A contingent of grassroots activists will acknowledge the legacy of Pan-African icon, the honorable Marcus Mosiah Garvey, this Sunday, the 127th anniversary of his physical birth in St. Ann’s Bay, Jamaica, Aug. 17, 1887.
As he reached his early 20s, Garvey began traveling throughout the Caribbean, England, Central America and South America, while perfecting his craft as a journalist and publisher.

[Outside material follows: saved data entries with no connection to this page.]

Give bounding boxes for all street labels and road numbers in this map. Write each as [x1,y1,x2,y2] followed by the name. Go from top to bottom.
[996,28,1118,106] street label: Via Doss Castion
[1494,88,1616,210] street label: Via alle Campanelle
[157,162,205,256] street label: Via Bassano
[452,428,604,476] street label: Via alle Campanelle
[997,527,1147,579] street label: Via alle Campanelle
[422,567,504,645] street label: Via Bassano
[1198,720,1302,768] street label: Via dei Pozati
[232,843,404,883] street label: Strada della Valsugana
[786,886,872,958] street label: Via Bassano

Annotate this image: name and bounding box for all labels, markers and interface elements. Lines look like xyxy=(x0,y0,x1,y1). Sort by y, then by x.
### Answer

As he was heavily influenced by Edward Wilmot Blyden and Hubert Harrison, he would eventually utilize those skills to promote the Pan-African paradigm.

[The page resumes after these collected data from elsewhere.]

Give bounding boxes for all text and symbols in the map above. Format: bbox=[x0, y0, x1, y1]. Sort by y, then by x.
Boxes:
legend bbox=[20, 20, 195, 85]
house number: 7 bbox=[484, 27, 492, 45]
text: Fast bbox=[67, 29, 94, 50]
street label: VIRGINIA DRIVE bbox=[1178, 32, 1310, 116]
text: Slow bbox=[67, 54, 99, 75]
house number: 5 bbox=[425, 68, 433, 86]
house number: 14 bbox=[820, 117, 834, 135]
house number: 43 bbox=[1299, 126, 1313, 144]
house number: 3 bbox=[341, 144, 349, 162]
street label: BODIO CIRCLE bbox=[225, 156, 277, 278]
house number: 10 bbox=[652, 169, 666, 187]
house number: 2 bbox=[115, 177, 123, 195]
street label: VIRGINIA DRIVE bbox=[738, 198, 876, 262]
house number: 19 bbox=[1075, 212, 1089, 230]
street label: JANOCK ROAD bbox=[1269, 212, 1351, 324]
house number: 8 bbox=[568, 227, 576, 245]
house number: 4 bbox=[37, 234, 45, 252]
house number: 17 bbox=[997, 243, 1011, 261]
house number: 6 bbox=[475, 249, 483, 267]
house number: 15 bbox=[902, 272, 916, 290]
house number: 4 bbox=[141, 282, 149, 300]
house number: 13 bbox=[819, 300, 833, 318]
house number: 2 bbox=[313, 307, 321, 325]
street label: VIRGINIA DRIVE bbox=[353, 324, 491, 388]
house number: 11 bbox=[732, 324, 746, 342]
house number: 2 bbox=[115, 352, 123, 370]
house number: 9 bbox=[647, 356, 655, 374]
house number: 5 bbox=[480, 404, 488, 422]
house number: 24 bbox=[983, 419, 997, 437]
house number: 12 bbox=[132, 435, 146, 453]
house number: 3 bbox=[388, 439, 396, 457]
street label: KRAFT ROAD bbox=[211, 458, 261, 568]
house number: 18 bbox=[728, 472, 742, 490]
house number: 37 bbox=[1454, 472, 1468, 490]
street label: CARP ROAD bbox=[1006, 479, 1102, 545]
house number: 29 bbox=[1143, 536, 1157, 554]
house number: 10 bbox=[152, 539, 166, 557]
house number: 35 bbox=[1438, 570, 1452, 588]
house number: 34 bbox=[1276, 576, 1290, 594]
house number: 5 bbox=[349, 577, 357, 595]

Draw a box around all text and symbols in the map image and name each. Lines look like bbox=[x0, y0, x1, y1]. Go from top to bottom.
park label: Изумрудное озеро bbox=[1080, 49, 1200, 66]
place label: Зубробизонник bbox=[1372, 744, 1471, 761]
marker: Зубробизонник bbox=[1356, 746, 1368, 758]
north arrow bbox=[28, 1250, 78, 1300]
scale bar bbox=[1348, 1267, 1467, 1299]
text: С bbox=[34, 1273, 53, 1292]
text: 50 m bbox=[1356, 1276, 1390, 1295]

“Our union must know no clime, boundary or nationality… let us hold together under all climes and in every country,” he wrote in his book, “The Philosophy and Opinions of Marcus Garvey.”
A correspondence with activist-scholar Booker T. Washington motivated Garvey to migrate to the U.S. in 1916. Although they never physically met, he credits the Tuskegee Institute founder as being a major influence.

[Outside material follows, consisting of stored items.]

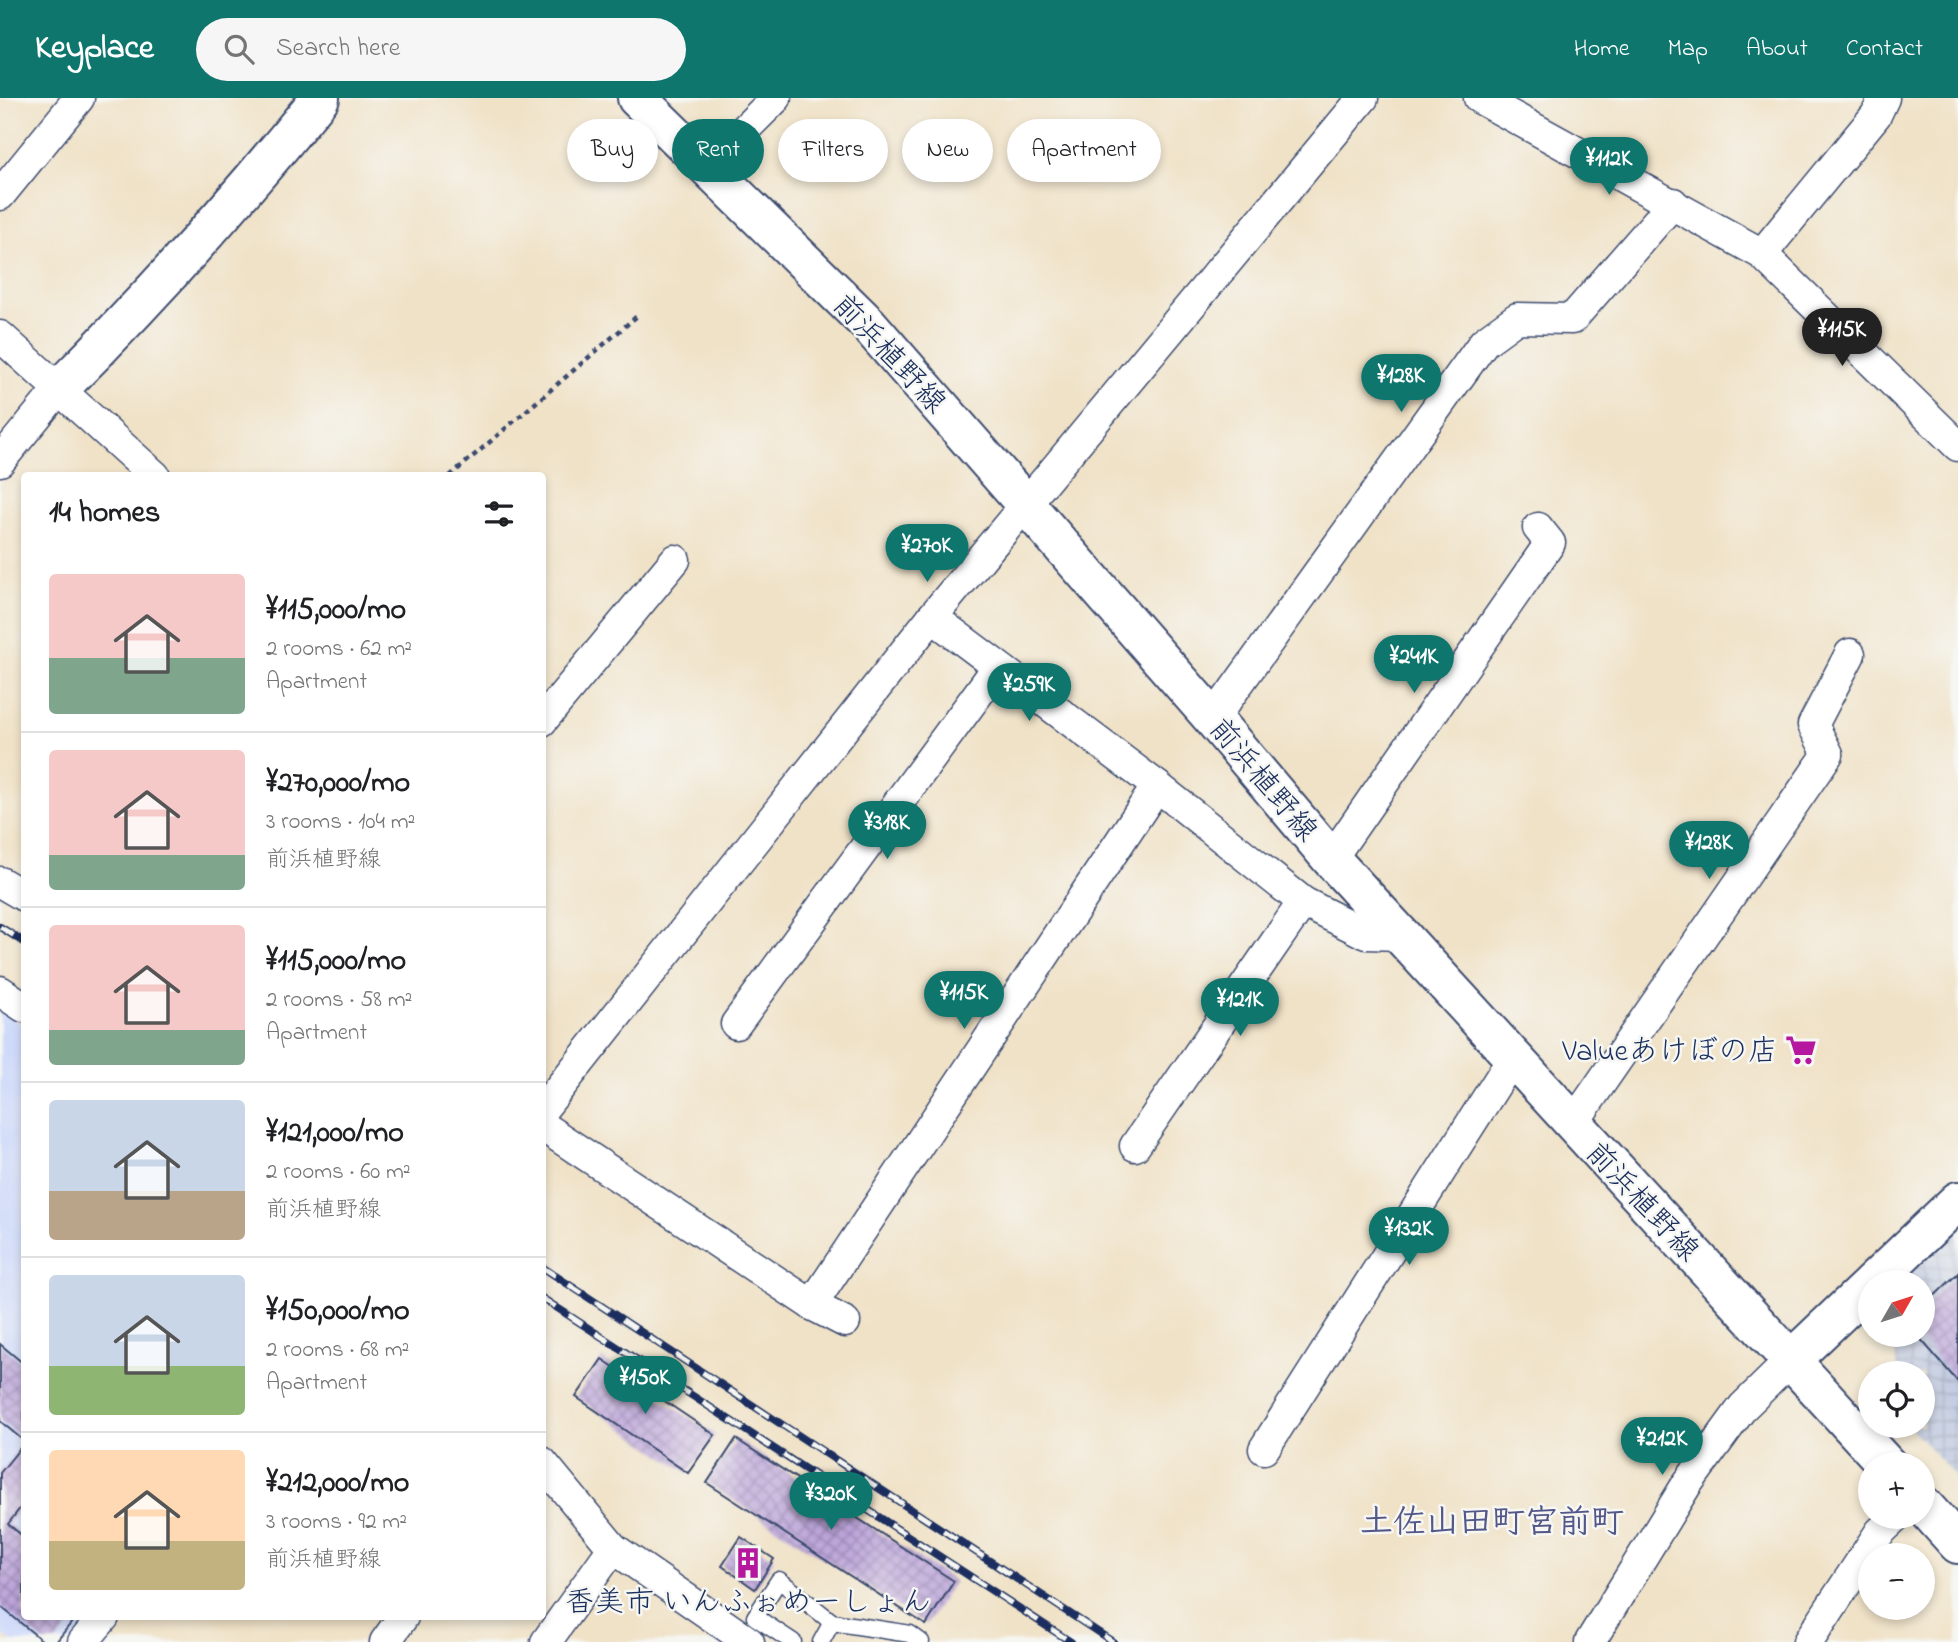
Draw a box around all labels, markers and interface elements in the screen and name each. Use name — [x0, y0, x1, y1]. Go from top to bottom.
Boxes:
search box — [196, 18, 686, 81]
text: Keyplace — [35, 25, 154, 73]
icon: search — [220, 30, 258, 68]
text: Search here — [276, 30, 400, 68]
text: Home — [1574, 32, 1630, 67]
text: Map — [1668, 32, 1708, 67]
text: About — [1746, 32, 1808, 67]
text: Contact — [1846, 32, 1923, 67]
chip: Buy — [567, 119, 658, 182]
chip: Rent — [672, 119, 764, 182]
chip: Filters — [778, 119, 888, 182]
chip: New — [902, 119, 993, 182]
chip: Apartment — [1007, 119, 1161, 182]
pin: ¥112K — [1560, 138, 1658, 197]
text: ¥112K — [1586, 143, 1632, 176]
street label: 前浜植野線 — [821, 285, 955, 425]
pin: ¥115K — [1793, 308, 1891, 368]
text: ¥115K — [1818, 314, 1866, 347]
pin: ¥128K — [1352, 354, 1450, 414]
text: ¥128K — [1377, 360, 1425, 393]
text: 14 homes — [49, 492, 160, 536]
icon: filters — [480, 495, 518, 533]
pin: ¥270K — [878, 524, 976, 584]
text: ¥270K — [902, 530, 952, 563]
text: ¥115,000/mo — [266, 589, 406, 633]
icon: home — [105, 602, 189, 686]
text: 2 rooms · 62 m² — [266, 633, 412, 666]
pin: ¥241K — [1365, 636, 1463, 695]
text: ¥241K — [1390, 641, 1438, 674]
pin: ¥259K — [980, 664, 1078, 723]
text: Apartment — [266, 666, 367, 699]
text: ¥259K — [1003, 669, 1055, 702]
street label: 前浜植野線 — [1197, 709, 1327, 853]
text: ¥270,000/mo — [266, 762, 410, 806]
icon: home — [105, 778, 189, 862]
pin: ¥318K — [838, 802, 936, 861]
text: 3 rooms · 104 m² — [266, 806, 415, 839]
text: ¥318K — [864, 807, 910, 840]
pin: ¥128K — [1660, 822, 1758, 881]
text: ¥128K — [1685, 827, 1733, 860]
text: 前浜植野線 — [266, 844, 381, 877]
text: ¥115,000/mo — [266, 940, 406, 984]
icon: home — [105, 953, 189, 1037]
pin: ¥115K — [915, 972, 1013, 1031]
text: ¥115K — [940, 977, 988, 1010]
pin: ¥121K — [1191, 978, 1289, 1038]
text: 2 rooms · 58 m² — [266, 984, 412, 1017]
text: ¥121K — [1217, 984, 1263, 1017]
text: Apartment — [266, 1017, 367, 1050]
place label: Valueあけぼの店 — [1561, 1031, 1778, 1075]
supermarket icon: Valueあけぼの店 — [1784, 1033, 1818, 1067]
text: ¥121,000/mo — [266, 1112, 404, 1156]
icon: home — [105, 1128, 189, 1212]
street label: 前浜植野線 — [1574, 1133, 1708, 1273]
text: 2 rooms · 60 m² — [266, 1156, 411, 1189]
text: 前浜植野線 — [266, 1194, 381, 1227]
pin: ¥132K — [1360, 1208, 1458, 1267]
text: ¥132K — [1385, 1213, 1433, 1246]
north arrow — [1858, 1270, 1936, 1348]
map controls — [1858, 1270, 1935, 1620]
text: ¥150,000/mo — [266, 1290, 410, 1334]
icon: home — [105, 1303, 189, 1387]
text: 2 rooms · 68 m² — [266, 1334, 409, 1367]
pin: ¥150K — [596, 1356, 694, 1416]
button: locate — [1858, 1361, 1935, 1438]
text: ¥150K — [620, 1362, 670, 1395]
text: Apartment — [266, 1367, 367, 1400]
pin: ¥212K — [1613, 1418, 1711, 1477]
text: ¥212K — [1637, 1423, 1687, 1456]
button: + — [1858, 1452, 1935, 1529]
text: ¥212,000/mo — [266, 1462, 409, 1506]
pin: ¥320K — [782, 1472, 880, 1532]
icon: home — [105, 1478, 189, 1562]
text: ¥320K — [806, 1478, 857, 1511]
district label: 土佐山田町宮前町 — [1360, 1500, 1624, 1548]
text: 3 rooms · 92 m² — [266, 1506, 407, 1539]
button: − — [1858, 1543, 1935, 1620]
text: 前浜植野線 — [266, 1544, 381, 1577]
building icon: 香美市 いんふぉめーしょん — [731, 1546, 765, 1580]
place label: 香美市 いんふぉめーしょん — [565, 1582, 931, 1626]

July 8, 1917, Garvey delivered a dissertation entitled, “The Conspiracy of the East St. Louis Riots,” at Lafayette Hall in Harlem, where he declared that the riot was “one of the bloodiest outrages against mankind,” condemning America’s claims to represent democracy when Black people were victimized “for no other reason than they are Black people seeking an industrial chance in a country that they have labored for 300 years to make great. It is a time to lift one’s voice against the savagery of a people who claim to be the dispensers of democracy.”
Feb. 10, 1925, Garvey delivered “First Message to the Negroes of the World From Atlanta Prison”:
“Look for me in the whirlwind or the storm, look for me all around you, for, with God’s grace, I shall come and bring with me countless millions of Black slaves who have died in America and the West Indies and the millions in Africa to aid you in the fight for liberty, freedom and life!”
The 74th annual Black Power Parade commemorating Garvey’s 127th physical day anniversary steps off at 5 p.m. this Sunday from Marcus Garvey Park (corner at 124th Street and Mt. Morris Park West).